-------- Exercise text

The Inspector General's Travel:

Another issue that persistently surfaced during our review was 
perceptions of the propriety of the Inspector General's business 
travel. As the head of a large organization with offices nationwide, 
the Inspector General is entitled--and expected--to periodically visit 
these offices to provide oversight, guidance, and support to her staff. 
In addition, the Inspector General may engage in other business-related 
travel, such as attending conferences and meeting with provider 
organizations and other external groups. Inspectors general--like other 
government employees--are not prohibited from planning personal travel 
in conjunction with their business trips. However, we spoke with 
current and former inspectors general from other federal agencies, and 
they told us that they generally refrain from including personal travel 
with their business trips for fear of raising suspicion about their 
motivation or integrity. While no one alleged that the Inspector 
General violated travel regulations, some current and former officials 
questioned her motivation for planning certain trips that included a 
personal element, such as sightseeing activities--sometimes with two 
senior OIG managers.

To better understand the purpose of the Inspector General's travel, we 
examined all of the documentation related to her trips, including 
travel orders, vouchers, and detailed itineraries prepared by her 
office. We found that during the first 4 months of the Inspector 
General's tenure she took four trips outside of the Washington D.C. 
area. None of these trips included a personal element or any 
companions. However, over the next 12 months, the Inspector General 
traveled eight more times and included personal activities on half of 
these trips. In addition, she invited one or two senior managers to 
accompany her on six of these eight trips.

Three of the Inspector General's trips in particular raised concerns, 
arising from a perception that this travel was motivated by other than 
official duties. In some of these cases, large blocks of time could not 
always be accounted for. For example, the Inspector General took one 
trip to San Francisco and Phoenix that spanned 8 days and included 2 
days of personal time on a weekend. In examining the business portion 
of this trip, we were only able to determine that the Inspector General 
made two half-hour speeches and traveled between these cities and 
Washington, D.C. Further, in some cases, personal activities--sometimes 
involving the participation of the two senior managers--were included. 
While we did not validate the managers' activities on these trips 
beyond their own assertions, we believe that it is appropriate for the 
Inspector General to ask managers to accompany her as needed on 
business-related travel. However, including her colleagues in her 
personal activities during travel contributed to a perception that the 
business reasons for these trips were pretexts and that the trips were 
planned solely for nonbusiness purposes.

In responding to our inquiries regarding the Inspector General's 
travel, she indicated that all of her trips were made for legitimate 
business purposes. She also told us that she was not concerned with any 
perceptions OIG employees may have had about her travel. Finally, in a 
written response to our inquiry regarding approximately 3 days of 
unaccounted time during her San Francisco and Phoenix trip, she 
indicated that she spent her time performing office work and preparing 
for one of her two speeches. She offered no other elaboration on her 
business activity.

----------------
-------- Excerpted records

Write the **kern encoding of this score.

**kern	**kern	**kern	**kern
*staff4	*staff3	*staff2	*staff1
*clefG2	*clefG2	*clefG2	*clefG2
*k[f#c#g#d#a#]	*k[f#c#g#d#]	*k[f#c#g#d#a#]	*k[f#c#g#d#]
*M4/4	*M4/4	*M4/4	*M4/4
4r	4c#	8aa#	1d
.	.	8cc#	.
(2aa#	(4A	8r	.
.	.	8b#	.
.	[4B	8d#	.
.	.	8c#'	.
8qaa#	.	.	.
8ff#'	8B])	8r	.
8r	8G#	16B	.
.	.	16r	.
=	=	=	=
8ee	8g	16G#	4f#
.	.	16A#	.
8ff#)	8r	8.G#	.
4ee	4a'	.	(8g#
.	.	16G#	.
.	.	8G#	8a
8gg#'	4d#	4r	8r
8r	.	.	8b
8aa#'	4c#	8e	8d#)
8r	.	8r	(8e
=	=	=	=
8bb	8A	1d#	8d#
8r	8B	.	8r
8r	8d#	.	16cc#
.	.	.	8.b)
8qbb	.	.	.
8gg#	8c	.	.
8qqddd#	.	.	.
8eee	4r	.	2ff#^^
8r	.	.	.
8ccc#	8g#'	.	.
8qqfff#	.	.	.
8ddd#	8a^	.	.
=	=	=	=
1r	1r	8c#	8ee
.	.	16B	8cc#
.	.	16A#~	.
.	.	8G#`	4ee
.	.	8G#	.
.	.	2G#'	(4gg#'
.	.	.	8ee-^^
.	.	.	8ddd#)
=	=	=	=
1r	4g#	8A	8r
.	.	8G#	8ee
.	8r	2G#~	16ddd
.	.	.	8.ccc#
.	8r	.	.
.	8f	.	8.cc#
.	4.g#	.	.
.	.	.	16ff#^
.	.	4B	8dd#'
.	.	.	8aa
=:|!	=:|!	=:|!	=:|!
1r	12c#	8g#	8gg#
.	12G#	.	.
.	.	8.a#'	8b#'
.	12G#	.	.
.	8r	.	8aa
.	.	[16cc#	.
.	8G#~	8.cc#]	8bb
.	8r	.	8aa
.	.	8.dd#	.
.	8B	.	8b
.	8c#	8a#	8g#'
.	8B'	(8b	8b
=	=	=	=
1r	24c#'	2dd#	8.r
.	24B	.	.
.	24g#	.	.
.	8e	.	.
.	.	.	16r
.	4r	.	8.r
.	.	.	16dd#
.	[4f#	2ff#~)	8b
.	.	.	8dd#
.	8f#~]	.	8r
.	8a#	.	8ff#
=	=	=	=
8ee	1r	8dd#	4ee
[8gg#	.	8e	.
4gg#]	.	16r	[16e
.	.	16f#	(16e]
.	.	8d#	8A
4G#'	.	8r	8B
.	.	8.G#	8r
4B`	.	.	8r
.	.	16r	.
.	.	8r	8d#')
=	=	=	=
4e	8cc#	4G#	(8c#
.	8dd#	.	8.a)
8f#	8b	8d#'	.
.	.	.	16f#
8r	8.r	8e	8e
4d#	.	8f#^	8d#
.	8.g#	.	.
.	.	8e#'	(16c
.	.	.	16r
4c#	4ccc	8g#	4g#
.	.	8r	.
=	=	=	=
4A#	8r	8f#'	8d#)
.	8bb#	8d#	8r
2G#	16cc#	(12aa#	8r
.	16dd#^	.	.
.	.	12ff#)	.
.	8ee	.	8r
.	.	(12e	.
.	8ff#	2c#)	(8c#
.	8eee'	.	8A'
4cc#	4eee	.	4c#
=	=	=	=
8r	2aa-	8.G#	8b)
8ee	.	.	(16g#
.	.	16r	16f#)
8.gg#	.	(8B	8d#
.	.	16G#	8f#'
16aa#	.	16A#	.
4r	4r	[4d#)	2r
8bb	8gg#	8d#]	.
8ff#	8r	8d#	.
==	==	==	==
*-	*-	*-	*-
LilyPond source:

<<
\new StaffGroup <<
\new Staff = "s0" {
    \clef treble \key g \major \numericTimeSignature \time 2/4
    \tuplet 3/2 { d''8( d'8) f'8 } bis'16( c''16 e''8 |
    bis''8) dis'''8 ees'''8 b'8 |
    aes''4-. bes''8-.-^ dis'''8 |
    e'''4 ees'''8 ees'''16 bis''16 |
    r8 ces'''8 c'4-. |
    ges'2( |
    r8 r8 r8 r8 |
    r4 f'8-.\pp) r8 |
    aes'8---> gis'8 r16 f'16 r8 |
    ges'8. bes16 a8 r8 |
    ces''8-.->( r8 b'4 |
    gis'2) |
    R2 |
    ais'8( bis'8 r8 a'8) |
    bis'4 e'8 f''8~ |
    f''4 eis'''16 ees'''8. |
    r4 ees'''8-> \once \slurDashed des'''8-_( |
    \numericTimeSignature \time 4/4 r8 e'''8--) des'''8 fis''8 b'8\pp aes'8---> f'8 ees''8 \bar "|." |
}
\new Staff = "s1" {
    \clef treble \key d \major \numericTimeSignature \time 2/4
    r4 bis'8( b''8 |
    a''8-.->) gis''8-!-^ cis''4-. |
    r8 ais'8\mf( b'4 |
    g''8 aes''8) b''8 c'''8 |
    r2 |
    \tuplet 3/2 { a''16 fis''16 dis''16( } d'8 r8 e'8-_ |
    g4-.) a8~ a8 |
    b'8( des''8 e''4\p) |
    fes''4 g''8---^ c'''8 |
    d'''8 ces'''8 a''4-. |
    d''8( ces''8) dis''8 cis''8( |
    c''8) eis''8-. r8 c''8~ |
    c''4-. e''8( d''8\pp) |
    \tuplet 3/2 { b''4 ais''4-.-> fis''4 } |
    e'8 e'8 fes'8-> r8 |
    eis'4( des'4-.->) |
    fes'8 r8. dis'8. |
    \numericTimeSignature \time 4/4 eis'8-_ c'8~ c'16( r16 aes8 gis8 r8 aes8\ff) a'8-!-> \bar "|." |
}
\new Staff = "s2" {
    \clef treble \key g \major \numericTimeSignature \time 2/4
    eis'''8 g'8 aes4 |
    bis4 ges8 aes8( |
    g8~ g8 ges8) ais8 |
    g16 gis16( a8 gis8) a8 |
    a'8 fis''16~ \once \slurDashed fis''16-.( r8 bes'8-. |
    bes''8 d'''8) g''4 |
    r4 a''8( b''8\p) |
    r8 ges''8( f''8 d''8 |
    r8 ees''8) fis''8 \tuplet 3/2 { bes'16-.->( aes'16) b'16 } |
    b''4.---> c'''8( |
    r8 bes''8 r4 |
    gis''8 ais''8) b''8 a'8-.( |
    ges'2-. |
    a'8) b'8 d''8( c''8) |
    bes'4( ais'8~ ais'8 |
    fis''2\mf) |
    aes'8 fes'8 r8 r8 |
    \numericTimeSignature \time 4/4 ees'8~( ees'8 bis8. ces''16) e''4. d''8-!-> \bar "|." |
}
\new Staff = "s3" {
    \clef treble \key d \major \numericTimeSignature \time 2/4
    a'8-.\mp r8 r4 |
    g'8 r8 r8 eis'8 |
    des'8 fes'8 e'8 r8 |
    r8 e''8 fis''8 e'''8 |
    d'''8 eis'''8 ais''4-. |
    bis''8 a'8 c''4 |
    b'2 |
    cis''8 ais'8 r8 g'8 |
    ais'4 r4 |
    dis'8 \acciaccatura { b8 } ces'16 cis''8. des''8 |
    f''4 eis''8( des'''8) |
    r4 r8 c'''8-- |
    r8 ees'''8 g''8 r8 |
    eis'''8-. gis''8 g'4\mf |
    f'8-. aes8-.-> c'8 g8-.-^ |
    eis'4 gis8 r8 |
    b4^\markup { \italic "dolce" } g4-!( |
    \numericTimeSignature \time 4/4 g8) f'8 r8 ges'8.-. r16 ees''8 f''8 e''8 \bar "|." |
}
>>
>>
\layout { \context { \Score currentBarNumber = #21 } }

----------------

▶ _Exercise tasks_
**a.** In the passage on the Inspector General's travel, rewrite the paragraph beginning "To better understand the purpose" as a short bulleted list that keeps its main facts.
**b.** Continue the passage on the Inspector General's travel from the point where it stops.

▶ _Answers for each item_
**a.**
- The reviewers examined all documentation on the Inspector General's trips, including travel orders, vouchers, and detailed itineraries from her office.
- In her first 4 months, she made four trips outside the Washington, D.C., area, none with a personal element or companions.
- Over the next 12 months, she traveled eight more times and included personal activities on half of those trips.
- She invited one or two senior managers to accompany her on six of those eight trips.

**b.**
The Inspector General's Leadership in Resolving Budgetary Problems:

During our study, the Deputy Inspectors General were grappling with a 
major budgetary shortfall due to aggressive hiring in fiscal year 2002, 
lower than expected attrition throughout the OIG, and uncertain funding 
levels for fiscal year 2003 that had yet to be resolved. Senior OIG 
officials told us that they were concerned that, without a quick 
solution, they might ultimately violate the Antideficiency 
Act.[Footnote 27] In February 2003, the Deputy Inspectors General were 
developing various proposals to react to their forecasted budget 
shortfall. The deputies had severely limited travel, training, and 
other human resource activities in their components. In addition, they 
were reallocating staff positions to accommodate the budget--regardless 
of where the positions were actually needed. Positions that became 
vacant through attrition were transferred to the overstaffed 
components. By gaining the vacant positions, the overstaffed components 
were able to reduce the number of staff considered to be in excess in 
their units.

Some of the deputies expressed strong resentment about the chaos this 
situation caused within their components. For example, a relatively 
small component that lost a key member of one of its functional teams 
could not replace that individual, and instead had to continue to meet 
mission goals with one fewer supervisor. Other component heads 
explained that the lack of funds to perform routine duties in the field 
affected morale and could impact long-term productivity.

This situation could have been avoided if OIG leadership had developed 
a human resource hiring and development plan that contained realistic 
budget projections and hiring goals that all deputies would have to 
follow. Historically, the Inspector General's Principal Deputy was 
responsible for ensuring that component heads worked together to carry 
out such a plan, but the Principal Deputy position had been vacant for 
months. As a result, component heads we spoke with felt that they did 
not have the authority to fill the leadership void that developed in 
this instance, and relied on the Inspector General to impose whatever 
fiscal constraints were necessary to establish an equitable budget 
allocation among the components. While the Inspector General expressed 
concern about funding issues, she did not take aggressive steps to 
remedy the situation. Although the deputies ultimately resolved their 
financial situation, at the time of her resignation, the component 
heads were still struggling among themselves with these budgetary 
challenges.

Evaluation of OIG Productivity:

The OIG conducts a variety of activities that aim to improve program 
operations, identify and recover overpayments, and investigate and 
sanction those who violate statutes and regulations governing HHS 
programs. Evaluating the effect of the Inspector General's recent 
actions on productivity is difficult to assess in the short term. For 
example, in addition to the decisions she made and the personnel moves 
she initiated, a variety of other factors contribute to productivity. 
Two factors make it impossible to reach an overall conclusion about OIG 
productivity for any limited period of time. First, fluctuations in 
performance are to be expected in any given year, given the multitude 
of the OIG's activities. Second, it is difficult to compare performance 
from one year to the next because the results in one period are heavily 
dependent on work in the pipeline that was initiated in prior years.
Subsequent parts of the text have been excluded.